The government has accused the Coalition of standing in the way of millions of Australians accessing cheaper medicines, as they seek to delay the rollout of 60-day dispensing.
On Wednesday, senators Anne Ruston and Bridget McKenzie said if Labor didn’t pause their 60-day dispensing policy – set to come into effect on September 1 – they would move a disallowance motion.
It came a day after the powerful Pharmacy Guild called on the government to pause its dispensing rollout, citing a new survey that showed “hundreds of pharmacies are reducing opening hours, cutting staff and increasing fees for services”.
The Greens have indicated they do not support the Opposition’s bid, and unless they can convince crossbench senators such as David Pocock and Jacqui Lambie, it’s unlikely the Coalition would get the numbers to pass the motion through the Senate.
Senator Ruston, the opposition’s health spokeswoman, said there were “legitimate concerns” that the policy “could see community pharmacies close down and result in vulnerable Australians paying more for their healthcare”.
“The government must get this right and so far, they have shown no ability to do so,” she said.
“Otherwise, there will be significant and foreseeable risks for Australians who need support, particularly people in rural and regional communities, aged care residents and patients with chronic diseases.”
Pharmacists have previously warned the plan – which would allow millions of Australians access to two months worth of prescription medicines at a time – would prompt mass closures and thousands of job losses.
Health Minister Mark Butler said the government was committed to the policy, which would be “good for the hip pocket”.
“This halves the cost of these medicines for patients. But it’s also good for health and it frees up millions of GP consults that we desperately need for important health conditions rather than routine scripts being issued by doctors,” Mr Butler said.
“This has been supported by every significant patient group in the country and every doctor’s group as well.”

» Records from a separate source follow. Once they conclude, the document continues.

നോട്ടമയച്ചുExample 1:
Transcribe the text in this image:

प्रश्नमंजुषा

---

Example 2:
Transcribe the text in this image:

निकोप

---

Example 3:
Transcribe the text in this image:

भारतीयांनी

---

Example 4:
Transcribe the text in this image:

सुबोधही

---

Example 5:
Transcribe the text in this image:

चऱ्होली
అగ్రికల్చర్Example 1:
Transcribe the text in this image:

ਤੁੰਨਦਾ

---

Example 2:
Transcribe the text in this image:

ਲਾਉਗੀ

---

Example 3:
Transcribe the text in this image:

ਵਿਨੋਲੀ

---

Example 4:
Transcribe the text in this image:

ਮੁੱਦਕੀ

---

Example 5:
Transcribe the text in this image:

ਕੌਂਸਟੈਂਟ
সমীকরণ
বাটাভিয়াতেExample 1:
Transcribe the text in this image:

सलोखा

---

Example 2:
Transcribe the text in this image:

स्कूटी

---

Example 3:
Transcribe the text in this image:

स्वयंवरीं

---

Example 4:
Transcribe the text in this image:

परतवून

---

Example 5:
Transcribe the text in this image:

He said the government would not pause its policy, but any such disallowance motion would need to be “dealt with quickly” given parliament rises on Thursday afternoon, and the policy comes into effect before it returns.
“The Senate now has a choice over the next 24 hours to either allow access to cheaper medicines, as recommended by the medical experts and as supported by every patient and doctor group, or really, accept the position of the Coalition and the pharmacy lobby,” Mr Butler said.

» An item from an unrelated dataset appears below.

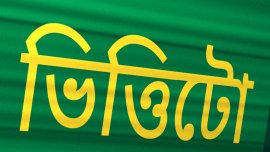
ভিত্তিটোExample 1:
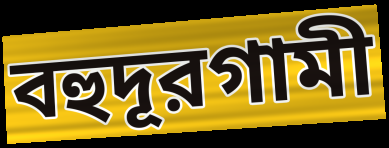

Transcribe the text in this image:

বহুদূরগামী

“I need to be clear about the consequences of disallowing. This measure will not only block access to cheaper medicines for six million Australians, but $1.2bn worth of investment in community pharmacy for the benefit of customers will also need to be withdrawn because they are funded by the savings.”

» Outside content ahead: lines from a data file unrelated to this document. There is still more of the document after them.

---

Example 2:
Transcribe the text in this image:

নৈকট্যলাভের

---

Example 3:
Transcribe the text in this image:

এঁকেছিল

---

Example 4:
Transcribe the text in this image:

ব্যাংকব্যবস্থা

Asked why he wouldn’t consider a pause on the policy to allow more time for consultation, Mr Butler said the option “was not put to us”.
“Because the Coalition backed the pharmacy lobby instead of six million patients, those patients have shelled out hundreds and hundreds of millions of dollars that the medicines experts who manage the PBS say they shouldn’t have had to pay,“ he said.
Greens health spokesman Jordan Steele-John said the community had been crying out for changes to dispensing rules, and the party would not support the Coalition’s bid.
“We are incredibly proud that after years of the Greens calling for the change, the government has agreed to support better access to medicines for people with opioid dependency,” he said.